Io sono sempre la prima a sabotarmi, sono sempre la prima a correre con la fantasia e ad abbattermi quando ciò che ho in testa non si realizza. Sono sempre la prima che vede il negativo in tutto ciò che mi riguarda, sempre la prima che non vede una via d’uscita quando attorno ci sono solo delle fredde sbarre. Quindi, non saprei come fare se non avessi attorno quelle poche, ma preziosissime persone, che credono in me anche nel momento peggiore.
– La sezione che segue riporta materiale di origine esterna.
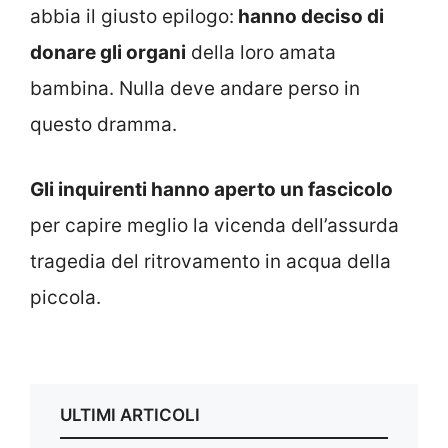
abbia il giusto epilogo:
hanno deciso di
donare gli organi
della loro amata
bambina. Nulla deve andare perso in
questo dramma.
Gli inquirenti hanno aperto un fascicolo
per capire meglio la vicenda dell’assurda
tragedia del ritrovamento in acqua della
piccola.
ULTIMI ARTICOLI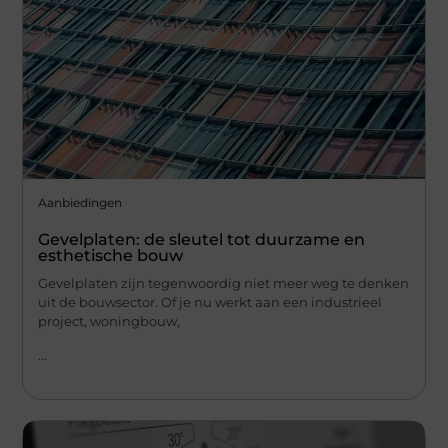
Aanbiedingen
Gevelplaten: de sleutel tot duurzame en
esthetische bouw
Gevelplaten zijn tegenwoordig niet meer weg te denken
uit de bouwsector. Of je nu werkt aan een industrieel
project, woningbouw,
...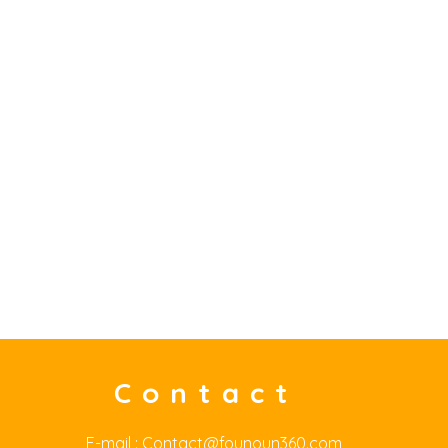
Contact
E-mail :
Contact@founoun360.com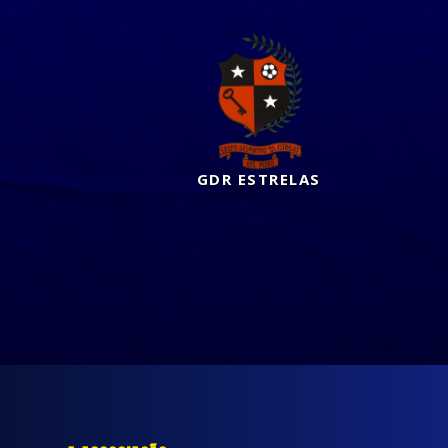
GDR ESTRELAS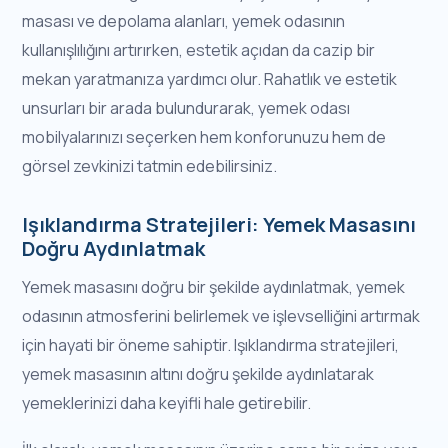
masası ve depolama alanları, yemek odasının
kullanışlılığını artırırken, estetik açıdan da cazip bir
mekan yaratmanıza yardımcı olur. Rahatlık ve estetik
unsurları bir arada bulundurarak, yemek odası
mobilyalarınızı seçerken hem konforunuzu hem de
görsel zevkinizi tatmin edebilirsiniz.
Işıklandırma Stratejileri: Yemek Masasını
Doğru Aydınlatmak
Yemek masasını doğru bir şekilde aydınlatmak, yemek
odasının atmosferini belirlemek ve işlevselliğini artırmak
için hayati bir öneme sahiptir. Işıklandırma stratejileri,
yemek masasının altını doğru şekilde aydınlatarak
yemeklerinizi daha keyifli hale getirebilir.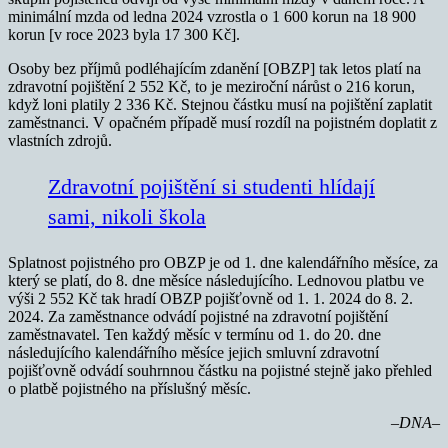
minimální mzda od ledna 2024 vzrostla o 1 600 korun na 18 900
korun [v roce 2023 byla 17 300 Kč].
Osoby bez příjmů podléhajícím zdanění [OBZP] tak letos platí na
zdravotní pojištění 2 552 Kč, to je meziroční nárůst o 216 korun,
když loni platily 2 336 Kč. Stejnou částku musí na pojištění zaplatit
zaměstnanci. V opačném případě musí rozdíl na pojistném doplatit z
vlastních zdrojů.
Zdravotní pojištění si studenti hlídají
sami, nikoli škola
Splatnost pojistného pro OBZP je od 1. dne kalendářního měsíce, za
který se platí, do 8. dne měsíce následujícího. Lednovou platbu ve
výši 2 552 Kč tak hradí OBZP pojišťovně od 1. 1. 2024 do 8. 2.
2024. Za zaměstnance odvádí pojistné na zdravotní pojištění
zaměstnavatel. Ten každý měsíc v termínu od 1. do 20. dne
následujícího kalendářního měsíce jejich smluvní zdravotní
pojišťovně odvádí souhrnnou částku na pojistné stejně jako přehled
o platbě pojistného na příslušný měsíc.
–DNA–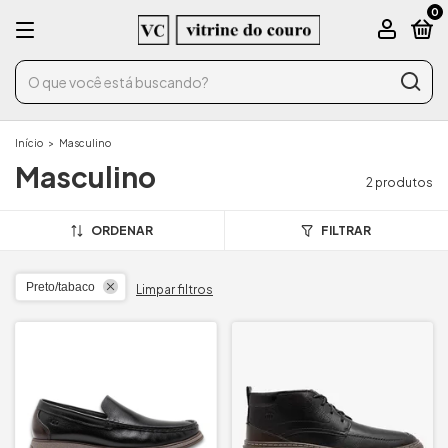
0
Início
>
Masculino
Masculino
2 produtos
ORDENAR
FILTRAR
Preto/tabaco
Limpar filtros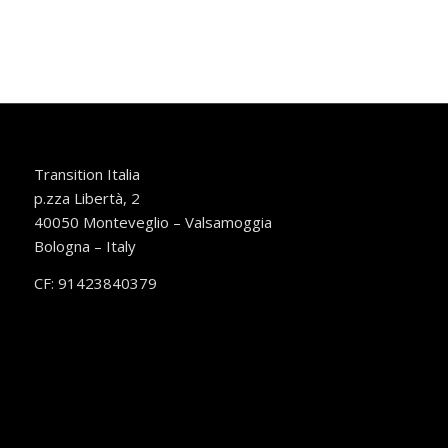
Transition Italia
p.zza Libertà, 2
40050 Monteveglio – Valsamoggia
Bologna – Italy
CF: 91423840379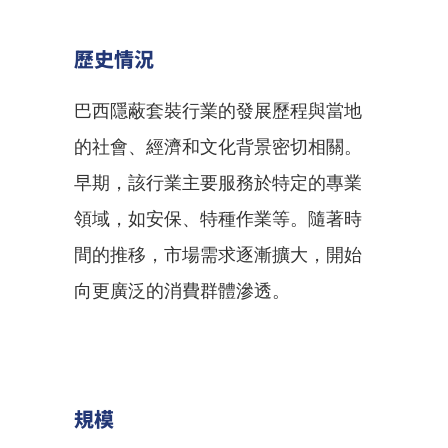
歷史情況
巴西隱蔽套裝行業的發展歷程與當地
的社會、經濟和文化背景密切相關。
早期，該行業主要服務於特定的專業
領域，如安保、特種作業等。隨著時
間的推移，市場需求逐漸擴大，開始
向更廣泛的消費群體滲透。
規模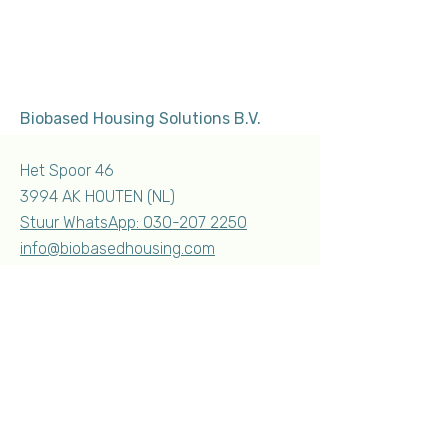
3 voorwaarden die
2026: wat bete
niemand je vertelt
voor een wonin
eigen erf?
Biobased Housing Solutions B.V.
Het Spoor 46
3994 AK HOUTEN (NL)
Stuur WhatsApp:
030-207 2250
info@biobasedhousing.com
KvK nummer
96022949
Familiewoning
Mantelzorgwoning
Zorgvastgoed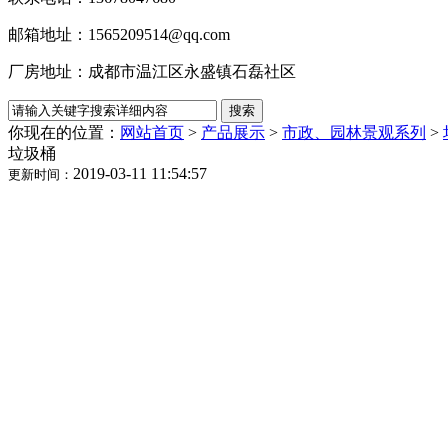
邮箱地址：1565209514@qq.com
厂房地址：成都市温江区永盛镇石磊社区
你现在的位置：
网站首页
>
产品展示
>
市政、园林景观系列
>
垃圾桶
2019-03-11 11:54:57
更新时间：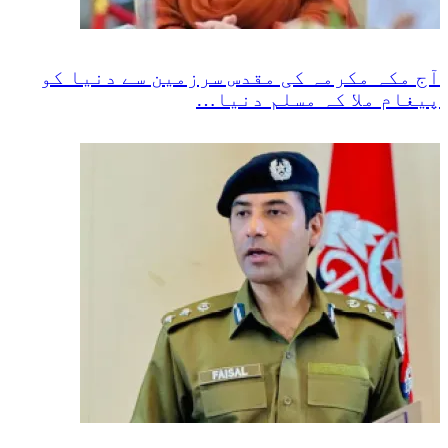
آج مکہ مکرمہ کی مقدس سرزمین سے دنیا کو
پیغام ملا کہ مسلم دنیا…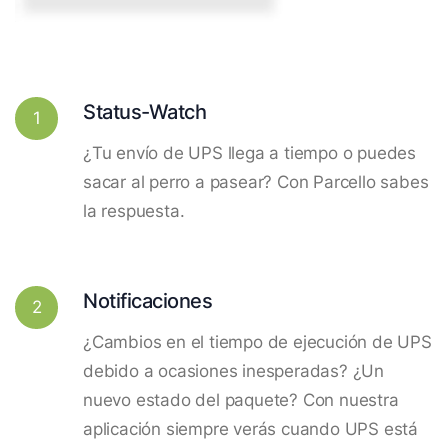
Status-Watch
1
¿Tu envío de UPS llega a tiempo o puedes
sacar al perro a pasear? Con Parcello sabes
la respuesta.
Notificaciones
2
¿Cambios en el tiempo de ejecución de UPS
debido a ocasiones inesperadas? ¿Un
nuevo estado del paquete? Con nuestra
aplicación siempre verás cuando UPS está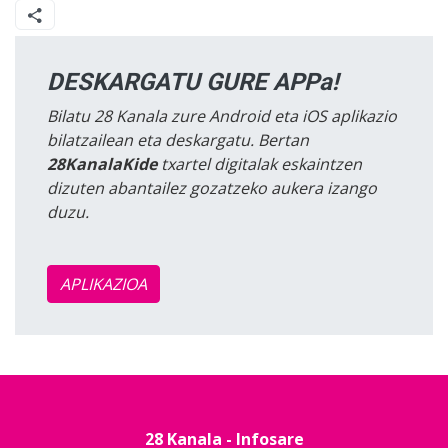
DESKARGATU GURE APPa!
Bilatu 28 Kanala zure Android eta iOS aplikazio
bilatzailean eta deskargatu. Bertan
28KanalaKide
txartel digitalak eskaintzen
dizuten abantailez gozatzeko aukera izango
duzu.
APLIKAZIOA
28 Kanala - Infosare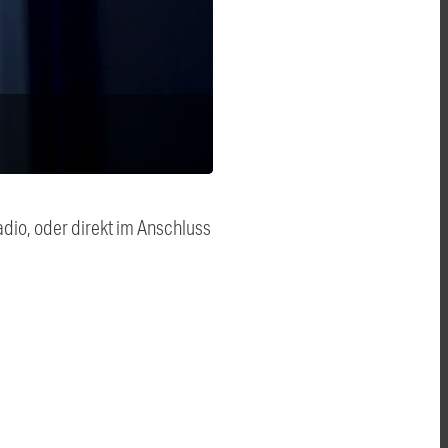
dio, oder direkt im Anschluss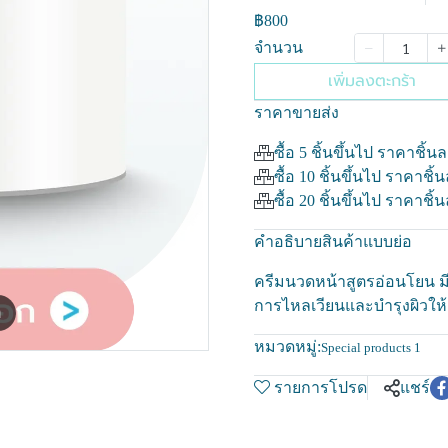
฿800
จำนวน
เพิ่มลงตะกร้า
ราคาขายส่ง
ซื้อ 5 ชิ้นขึ้นไป ราคาชิ้น
ซื้อ 10 ชิ้นขึ้นไป ราคาชิ้
ซื้อ 20 ชิ้นขึ้นไป ราคาชิ้
คำอธิบายสินค้าแบบย่อ
ครีมนวดหน้าสูตรอ่อนโยน มี A
การไหลเวียนและบำรุงผิวให้เ
m
หมวดหมู่:
Special products 1
รายการโปรด
แชร์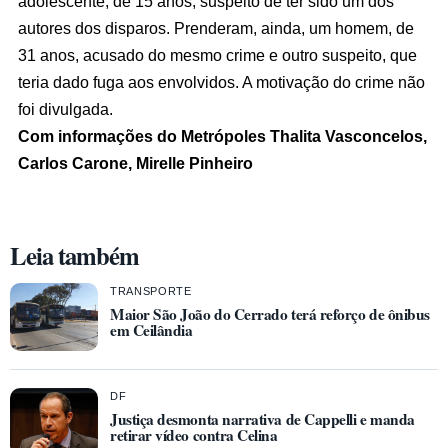
adolescente, de 15 anos, suspeito de ter sido um dos
autores dos disparos. Prenderam, ainda, um homem, de
31 anos, acusado do mesmo crime e outro suspeito, que
teria dado fuga aos envolvidos. A motivação do crime não
foi divulgada.
Com informações do Metrópoles Thalita Vasconcelos,
Carlos Carone, Mirelle Pinheiro
Leia também
TRANSPORTE
Maior São João do Cerrado terá reforço de ônibus
em Ceilândia
DF
Justiça desmonta narrativa de Cappelli e manda
retirar vídeo contra Celina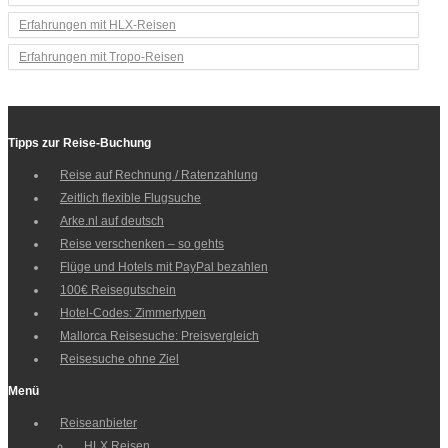
Erfahrungen mit HLX-Reisen
Erfahrungen mit Tropo-Reisen
Tipps zur Reise-Buchung
Reise auf Rechnung / Ratenzahlung
Zeitlich flexible Flugsuche
Arke.nl auf deutsch
Reise verschenken – so gehts
Flüge und Hotels mit PayPal bezahlen
100€ Reisegutschein
Hotel-Codes: Zimmertypen
Mallorca Reisesuche: Preisvergleich
Reisesuche ohne Ziel
Menü
Reiseanbieter
HLX Reisen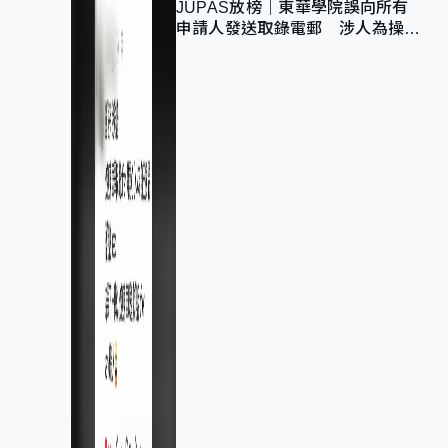
JUPAS放榜｜東華學院誤向所有
申請人發送取錄電郵 涉人為操作
疏忽、影響11,139人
Seguendo Giulia si sente sulla propria pelle il peso della solitudine e del fallimento, dei timori e della rassegnazione, del panico e del dolore. Il percorso che sta alla base della sua epifania, di quell’istinto di madre che scatta brillante come una lampadina in accensione, la infiamma e le da coraggio per rialzarsi a ogni piccola e grande caduta per arrivare a tenere in braccio suo figlio. Con lei ci si dispera fin nelle viscere, ma si è pronti a rialzarsi e ricominciare da capo, tanta è ormai la motivazione, che rende ciechi come l’amore e soprattutto fa emergere la forza naturale insita in ognuno.
Storie come quella raccontata qui da Federica Bosco ce ne dovrebbero essere molte di più: non per rappresentare una sterile campagna pubblicitaria pro famiglia, pro fertilità, pro quello che vi viene in mente, ma per spronare le persone a legittimare i propri sogni indipendentemente dalle squallide convinzioni personali fatte passare per convenzioni sociali. Il bigottismo dilaga, come un morbo maligno, e può essere combattuto solo andando controcorrente e credendo in sé stessi e negli altri, di nuovo, a prescindere da tutto e tutti. Ci sono delle serie e obiettive difficoltà, purtroppo, soprattutto quando si parla di avere figli, ma questo non giustifica la cattiveria gratuita delle persone, perché ci pensa già la biologia a metterci del suo senza bisogno che la gente rincari la dose.
Non bisogna dimenticare mai la potenza delle nostre stesse decisioni, anche se questo significa andare avanti senza l’appoggio di nessuno. Solo chi davvero ti ama non lascia la presa e ti da la visione reale della tua stessa esistenza. Sia essa già palese di fronte ai tuoi occhi, sia ancora quando è solo nei tuoi pensieri e, semplicemente, in attesa di nascere per arricchirti davvero.